Oregon Council on Multiracial Affairs (OCMA) Portland, Oregon, U.S.
The Topaz Club (TTC)

2000 United States Census

In 1989, AMEA issued a letter illustrating the concerns of their constituency to Congressman Thomas Sawyer, Chairman of the House subcommittee monitoring the census. AMEA was subsequently invited to present testimony to the ‘Census, Statistics and Postal Personnel’ subcommittee. AMEA was represented by its president, Carlos A. Fernandez and executive board member Edwin Darden.

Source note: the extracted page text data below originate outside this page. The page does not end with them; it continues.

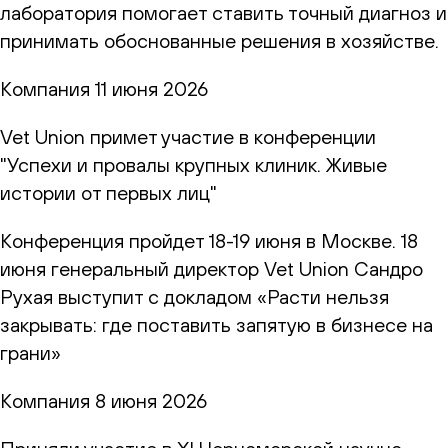
лаборатория помогает ставить точный диагноз и
принимать обоснованные решения в хозяйстве.
Компания
11 июня 2026
Vet Union примет участие в конференции
"Успехи и провалы крупных клиник. Живые
истории от первых лиц"
Конференция пройдет 18-19 июня в Москве. 18
июня генеральный директор Vet Union Сандро
Рухая выступит с докладом «Расти нельзя
закрывать: где поставить запятую в бизнесе на
грани»
Компания
8 июня 2026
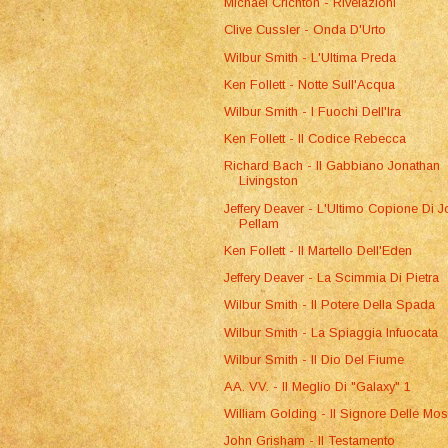
Michael Crichton - Rivelazioni
Clive Cussler - Onda D'Urto
Wilbur Smith - L'Ultima Preda
Ken Follett - Notte Sull'Acqua
Wilbur Smith - I Fuochi Dell'Ira
Ken Follett - Il Codice Rebecca
Richard Bach - Il Gabbiano Jonathan
Livingston
Jeffery Deaver - L'Ultimo Copione Di 
Pellam
Ken Follett - Il Martello Dell'Eden
Jeffery Deaver - La Scimmia Di Pietra
Wilbur Smith - Il Potere Della Spada
Wilbur Smith - La Spiaggia Infuocata
Wilbur Smith - Il Dio Del Fiume
AA. VV. - Il Meglio Di "Galaxy" 1
William Golding - Il Signore Delle Mo
John Grisham - Il Testamento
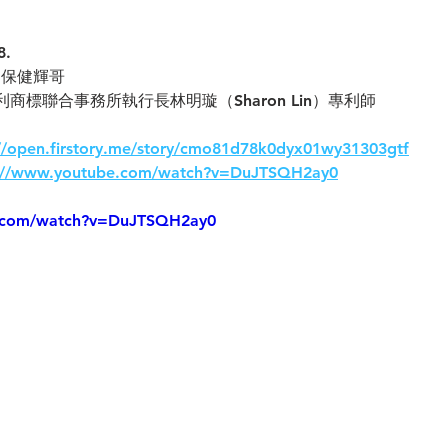
.  
保健輝哥  
標聯合事務所執行長林明璇（Sharon Lin）專利師  
://open.firstory.me/story/cmo81d78k0dyx01wy31303gtf
s://www.youtube.com/watch?v=DuJTSQH2ay0
e.com/watch?v=DuJTSQH2ay0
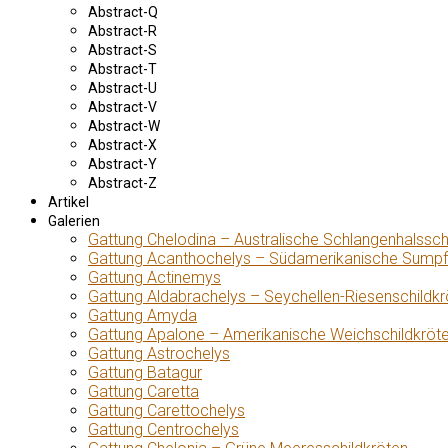
Abstract-Q
Abstract-R
Abstract-S
Abstract-T
Abstract-U
Abstract-V
Abstract-W
Abstract-X
Abstract-Y
Abstract-Z
Artikel
Galerien
Gattung Chelodina – Australische Schlangenhalssch
Gattung Acanthochelys – Südamerikanische Sumpf
Gattung Actinemys
Gattung Aldabrachelys – Seychellen-Riesenschildkr
Gattung Amyda
Gattung Apalone – Amerikanische Weichschildkröt
Gattung Astrochelys
Gattung Batagur
Gattung Caretta
Gattung Carettochelys
Gattung Centrochelys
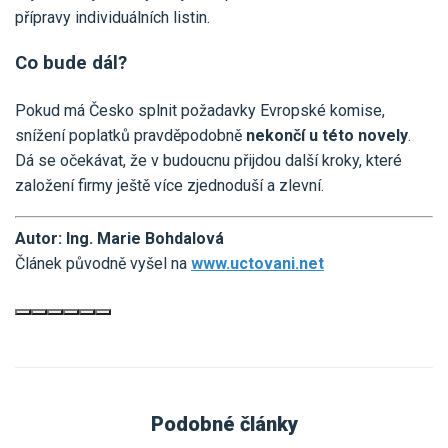
přípravy individuálních listin.
Co bude dál?
Pokud má Česko splnit požadavky Evropské komise,
snížení poplatků pravděpodobně
nekončí u této novely
.
Dá se očekávat, že v budoucnu přijdou další kroky, které
založení firmy ještě více zjednoduší a zlevní.
Autor: Ing. Marie Bohdalová
Článek původně vyšel na
www.uctovani.net
Podobné články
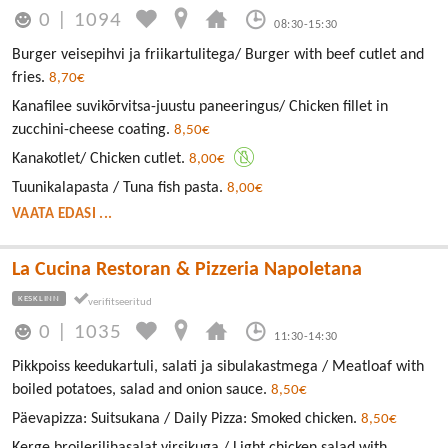
0
|
1094
08:30-15:30
Burger veisepihvi ja friikartulitega/ Burger with beef cutlet and
fries.
8,70€
Kanafilee suvikõrvitsa-juustu paneeringus/ Chicken fillet in
zucchini-cheese coating.
8,50€
Kanakotlet/ Chicken cutlet.
8,00€
Tuunikalapasta / Tuna fish pasta.
8,00€
VAATA EDASI ...
La Cucina Restoran & Pizzeria Napoletana
KESKLINN
0
|
1035
11:30-14:30
Pikkpoiss keedukartuli, salati ja sibulakastmega / Meatloaf with
boiled potatoes, salad and onion sauce.
8,50€
Päevapizza: Suitsukana / Daily Pizza: Smoked chicken.
8,50€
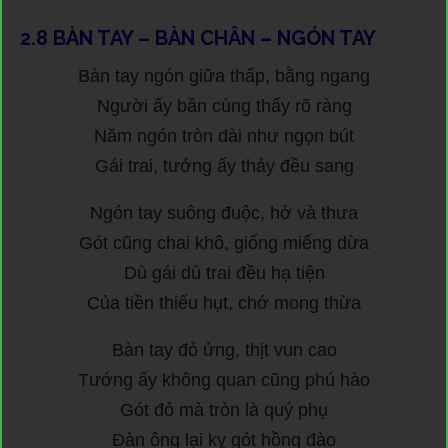
2.8
BÀN TAY – BÀN CHÂN – NGÓN TAY
Bàn tay ngón giữa thấp, bằng ngang
Người ấy bần cùng thấy rõ ràng
Năm ngón tròn dài như ngọn bút
Gái trai, tướng ấy thảy đều sang
Ngón tay suông đuộc, hở và thưa
Gót cũng chai khô, giống miểng dừa
Dù gái dù trai đều hạ tiện
Của tiền thiếu hụt, chớ mong thừa
Bàn tay đỏ ửng, thịt vun cao
Tướng ấy không quan cũng phú hào
Gót đỏ mà tròn là quý phụ
Đàn ông lại kỵ gót hồng đào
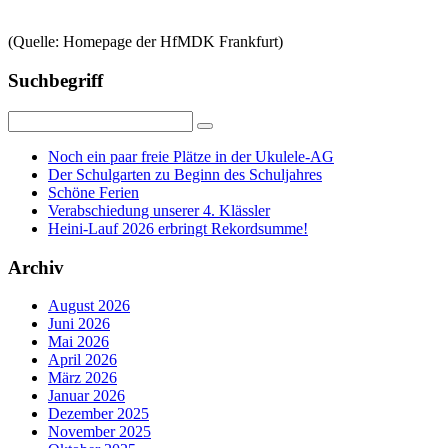
(Quelle: Homepage der HfMDK Frankfurt)
Suchbegriff
Noch ein paar freie Plätze in der Ukulele-AG
Der Schulgarten zu Beginn des Schuljahres
Schöne Ferien
Verabschiedung unserer 4. Klässler
Heini-Lauf 2026 erbringt Rekordsumme!
Archiv
August 2026
Juni 2026
Mai 2026
April 2026
März 2026
Januar 2026
Dezember 2025
November 2025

As with classification within the school system, federal classification of mixed-race individuals was criticized in the mid-1900s for not allowing a person to “check more than one box.” AMEA was appointed as the only federally recognized multiracial advocacy group to the “Census 2000 Advisory Committee” to explore possible solutions.

While public opinion was diverse, initially many advocacy groups supported one "multiracial" box for mixed-race individuals. Many media sources such as Mademoiselle in its article "What Race Am I?" urged its readers "to express an opinion on whether or not a 'Multiracial' category should be included in all federal record keeping, including the 2000 census."[2]

AMEA was at the forefront of the Office of Management and Budgets (OMB) decision to revise its standards for collecting racial and ethnic data by allowing persons of multiple racial heritages to check "one or more races" on the 2000 Census Race Question. After much debate, the Federal Interagency Committee recommended allowing Census respondents to “check one or more boxes.”[3]

AMEA retains a permanent seat on the census advisory committee.